The Door

12:34 am Stories

He sat at his desk, sifting as usual.

Data, data and more data. Nothing but piles of code to sift through, stacks of people’s personal lives that at one point he thought would be interesting and exciting. Two straight years or seeing that everyone else was just an human as he was. Two straight years of peeking behind the curtain to see a naked overweight fifty year old woman with serious allergies to whey, an addiction to QVC and an unhealthy obsession for Dancing with the Stars.

The sifter was the lowest of the low on the digital totem pole. Associates sat squarely on top of them, pushing and hounding them for certain patterns and asking out-of-left-field questions.

“Any spikes in the apple market today?”

“Do you mean Apple Computers or apple, like in… apples you eat?”

“Apples you eat!”

Questions like this were common. He had to sit and think back on the Record, truly considering if he had really seen what the Associates were looking for.

Had I seen anything relating to apples? I know that overall food prices spiked again, but that’s ordinary considering the state of things o’er yonder. Nothing out of the ordinary I suppose. Nothing my algorithms hadn’t alerted me of.

“Nope, nothing major.”

The Associate stared at him for a moment.

“Alright, well let me know if you do.”

The Associate wandered off. There was an implicit trust between the Sifter and The Associate. There had to be, or else the system didn’t work.

But what if the Associate ever did question the Trust of the Sifter?

More data scrolled by in front of him at a rapid pace. He wasn’t paying attention to any of it of course; that was for his programs to do. No, he kept the windows open because it made him feel good. He could keep his desktop completely clean if he wanted.  He could simply script alerts pop up when the results were in. But why? Text flying by made him appear busy.

What if all of the Sifters decided to minimize all of their progress bars and hide all of their screens of scrolling text? An Associate might come by and suspect the Associates of being lazy. Untrustworthy. How would they react?

Better to keep it professional. But isn’t pretending to be busy being dishonest anyway? Is that breaking the Trust?

Just then, an IM rolled in from a fellow Sifter.

“Check this out… I’ve never seen anything like it.”

A link popped up.
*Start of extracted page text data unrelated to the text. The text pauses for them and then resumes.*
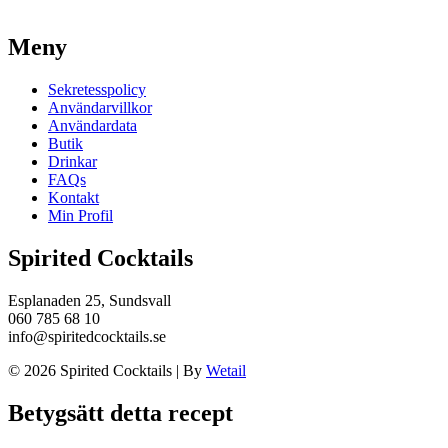
Meny
Sekretesspolicy
Användarvillkor
Användardata
Butik
Drinkar
FAQs
Kontakt
Min Profil
Spirited Cocktails
Esplanaden 25, Sundsvall
060 785 68 10
info@spiritedcocktails.se
© 2026 Spirited Cocktails
|
By
Wetail
Betygsätt detta recept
It was simply labeled, “The Door.”

He waited a moment before clicking it. This could be a set up. A trust test from one of the Associates, or worse yet, one of the Managers.
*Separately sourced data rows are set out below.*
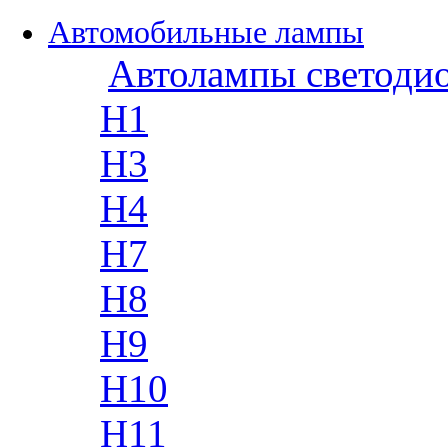
Автомобильные лампы
Автолампы светоди
H1
H3
H4
H7
H8
H9
H10
H11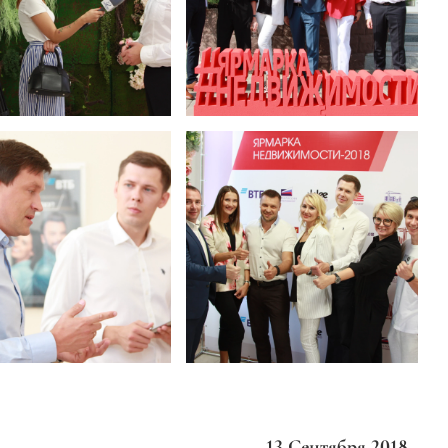
13 Сентября 2018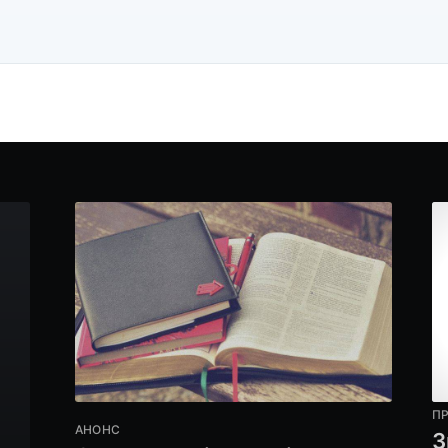
Subscr
П
АНОНС
З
“Oh yeah? How do I know you’re not a bot right now.”

“Come on, you know those apples aren’t going to spike.”

He looked over his shoulder and saw her out of the corner of his eye. Their gazes locked for a moment. She smiled. He turned back down to his monitor.
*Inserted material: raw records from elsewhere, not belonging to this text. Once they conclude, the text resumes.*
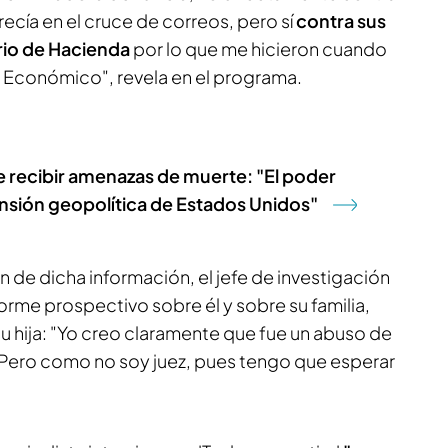
cía en el cruce de correos, pero sí
contra sus
rio de Hacienda
por lo que me hicieron cuando
 Económico", revela en el programa.
e recibir amenazas de muerte: "El poder
nsión geopolítica de Estados Unidos"
ón de dicha información, el jefe de investigación
forme prospectivo sobre él y sobre su familia,
su hija: "Yo creo claramente que fue un abuso de
. Pero como no soy juez, pues tengo que esperar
“Okay, what is it exactly?”

“It’s a game. Some of the other Sifters have been playing it to kill some time between compiles. But, this isn’t just any game.”

“Yeah? So whats the big deal?”

“It’s one of the riskiest games you can possibly play online.”

Riskiest? What could possibly be so risky about an online game? He was on a protected network anyway.

“Risky? Why would I want to play something risky at work?”

“Because it’s fun.”

A few seconds went by.

“Just say it’s work related.

His mouse hovered over the link, his finger a millimeter of motion away from the decision. At worst, he’d get some virus that would be identified, quarantined and destroyed by any one of ten programs running at the moment.

He clicked the link without another thought.

His life finally became interesting.